• _Text to read_
:::::

Msgr. Donald Masterson, who had been working in the Archdiocese’s chancery office, was appointed Pastor and served for the next 6 years. St. John’s had a new Pastor and it was post-Vatican II. It seemed that everything was changing, but so many things were still the same. Sr. Helen Ann was the Principal and the Superior. For most of the next 6 years, there were two classes for every grade, usually a sister taught one of the classes and a lay teacher taught the other section of that grade with about 40 – 50 children in a class. There were 18 classrooms between the two school buildings: 16 devoted to classrooms, one was the principal’s office and the 18th room was, well, our memories are not clear enough to state what its use was. The Logan building was always called the “old school,” and the school building on Altgeld was always called the “new school.” The big kids, grades 6, 7 and 8, went to the new school. The little kids, grades 1 through 5, were in the old building. It was great fun for the little kids to go to the new school for anything! While President Kennedy was in office, he introduced the “President’s Physical Fitness Program.” After his death, the program continued and the big kids had P.E. class once a week in the gym of the new school.
It was the days before closed campuses and daily chauffeur services. Those who could walk home for lunch did. Those who lived too far away or whose mothers or fathers weren’t at home at lunchtime brought their lunches to school and ate in the church basement that doubled, and still does, as the lunchroom. CCD was still taught on Wednesday afternoons in our classrooms to the Catholic children who attended public school, so St. John’s students had an afternoon off to be in the choir, go to the library as an excuse to be with your friends, take some specially-offered extracurricular class like art or recorder lessons, or maybe even private music or dance lessons, go to the dentist, get into a little mischief or just hang out at home.
Around 1965, the girls’ uniforms changed. Until 1965, the girls in 1st through 5th grade wore navy blue jumpers with white blouses, and the older girls wore navy blue skirts. Navy blue beanies were worn, especially when going to Mass during the week. But then around 1965, the girls in 6th through 8th grade wore green plaid skirts and were given the option of wearing dark green clip hats. The little girls wore green plaid jumpers and green beanies. The due date for the new uniform rolled so as not to create a hardship on those that had recently gotten a new navy blue uniform, and the blue beanie could be worn without being out of uniform. For many of these years, the boys wore tan shirts, blue ties and dark pants.
The Mothers Club was very active, and the once a month meeting always had a great turnout. It was not only a night out for mothers away from the kids, it was a night where they planned how they would help the school - weigh in on a school problem or raise some money for the hundreds of things that the school needed. One graduate recalls the practice of bribing to get mothers to participate. “My favorite memory was winning ice cream for the whole class, if we had the most of our Moms attend the Mothers Club meetings!”
Hot dog days were a big hit. On a certain day of the week every month, each child, in exchange for a very reasonable price, would get a hot dog, a soda and a bag of chips. That was a day most kids did not go home for lunch!
The boys became red cassock boys, altar boys, choir boys and patrol boys and enjoyed all the privilege and honor of those positions of responsibility.
Some students took piano lessons in the convent from Sr. Germain, and some actually learned to play the piano!

:::::

(Collection entries)
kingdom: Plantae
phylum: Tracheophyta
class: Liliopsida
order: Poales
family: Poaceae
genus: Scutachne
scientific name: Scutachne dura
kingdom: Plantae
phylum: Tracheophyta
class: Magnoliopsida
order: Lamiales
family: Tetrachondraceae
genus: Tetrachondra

:::::

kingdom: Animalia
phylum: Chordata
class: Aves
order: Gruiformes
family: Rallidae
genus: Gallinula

:::::

• _Your tasks_
**a.** Answer the following from the St. John's text, one answer per line.
(i) Who served as both Principal and Superior?
(ii) What optional headwear were girls in 6th through 8th grade given around 1965?
(iii) Who taught piano lessons in the convent?
**b.** Swap "soda" for "lemonade" in the St. John's text, writing out the passage starting with "Hot dog days" and going on through "positions of responsibility.".
These records were drawn from a separate source.

• _Answers for the tasks_
**a.**
(i) Sr. Helen Ann
(ii) Dark green clip hats
(iii) Sr. Germain

**b.**
Hot dog days were a big hit. On a certain day of the week every month, each child, in exchange for a very reasonable price, would get a hot dog, a lemonade and a bag of chips. That was a day most kids did not go home for lunch!
The boys became red cassock boys, altar boys, choir boys and patrol boys and enjoyed all the privilege and honor of those positions of responsibility.